His shoulders shifted as he adjusted his bearing. “I never wanted there to be any one, Paige. It’s...” He searched for words. “Dad’s been crushed by Mom so many times. I don’t want to be vulnerable like that.”
“You resent feeling this way.”
“I did.”
“Do.”
“I’m getting used to it.”
She swallowed. Watched the apology that angled through his brow, flickered in the corners of his mouth.
“I don’t want to feel this way either.” She watched him flinch. “Look how I act for people I care about.” She looked away. The collar of his jacket, still draped across her shoulders, brushed her cheek. She shrugged so it would caress her again. “People use me up and I let them.”
“I haven’t been using you, Paige. Don’t make it sound like that.”
“No, but...” It was all she could do not to turn into his body and let him cradle her. “Yesterday, after...” She rolled her wrist, referring to their talk with his mother. “I was serious about dropping everything and going back to Seattle and I was so relieved.” Tears came to her eyes again. “Everyone here expects me to bend over backwards for them, but they don’t appreciate what it costs me. It’s not their fault. I’ve always done it. Even you called me an enabler and you’re right.”
“I can’t leave the factory and go to Seattle with you. I would. But I can’t.”

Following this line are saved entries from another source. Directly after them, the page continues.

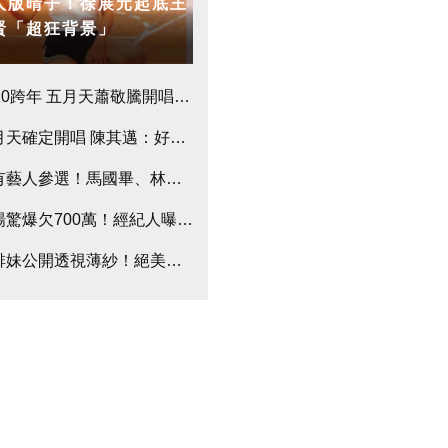
人版晴子！徐展元起底王
賢「超狂背景」
開筆」 命理師示警：不能貼這字
020跨年 五月天蕭敬騰開唱粉絲嗨翻 吳青峰壓軸演唱
獻
月天確定開唱 陳其邁：好久不見！
有藝人參選！馬國畢、林道遠投入里長選戰
楊驚爆欠700萬！經紀人曝真相
排妹公開透視薄紗！絕美胴體被看光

“I wouldn’t think much of you if you did.” She met his gaze, heart shivering in her chest. “I don’t like the way you did it, but your taking control will be good for the factory. And the town. You’re doing good work.”
“So are you.”
“Don’t. You’re not allowed to guilt me into working there.”
“It’s not guilt. It’s a fact. And I think you should finish the audit. Because if you insist on paying back my mother, I’m going to insist my parents honor the original agreement and buy Grady’s share at fair market value.”
He wanted her to do exactly what she’d wanted in the first place: to look after her family. She let out a scoffing noise of disbelief, shaking her head. “That’s cruel.”
“Are you really prepared to walk away from that? From this?” He pointed between them. “Go ba
ck to Seattle and give me a wave in the grocery store when you happen to be in town? Not even give us a chance?”
She looked at her broken nails, hands scuffed by their rough night. “Maybe we could just see how it goes until I finish the audit?”
He made a noise like she’d punched him in the gut. “I suppose that’s karma. I never agreed to come here without having a reason to leave already in place. I’d rather you were all in, giving this a real try.”
“Move my whole life here? My risk tolerance isn’t that high. What if it doesn’t work out?”
“Come on,” he said with a hint of lightness. “What’s left to fight about?”
She choked on a laugh. “We’re pretty creative. I’m sure we’ll find something.”
“Flirt.” He reached out and she let him draw her in, insides quaking then settling. His hand smoothed her hair as he pressed his lips to the side of her head. “I’m not used to anyone doubting me, Paige. It bothers me that you think I’m going to let you down. That I have,” he added in an undertone. “You have to give me a chance to show you I can do better.”
He didn’t understand that she was a Fogarty, and therefore didn’t have a right to expect the same respect and gold standard loyalty that others were entitled to.
His mouth searched for hers, but into the quiet they heard the crunch of tires on gravel over at her father’s place, loud because her father’s house wasn’t there to absorb the noise and the plastic sheet over Sterling’s kitchen window didn’t block it.
They both moved to the window in the back door so they could see properly.
Two men were climbing from a cube van that read Fildew’s Sleep Center. One consulted the clipboard he was carrying. The other scratched his head.
“You’ve gotta be kidding me. I left a message last night, canceling my order.”
“That explains the special delivery on a Sunday,” Sterling drawled. “They didn’t want to lose the sale. But that’s handy. We need a mattress for your brother.”
Chapter Thirty-Two
Sterling sighed with impatience as they were invaded. His parents arrived just after Paige’s mother, while the deliverymen were still propping the mattress and box spring on its side in the hall.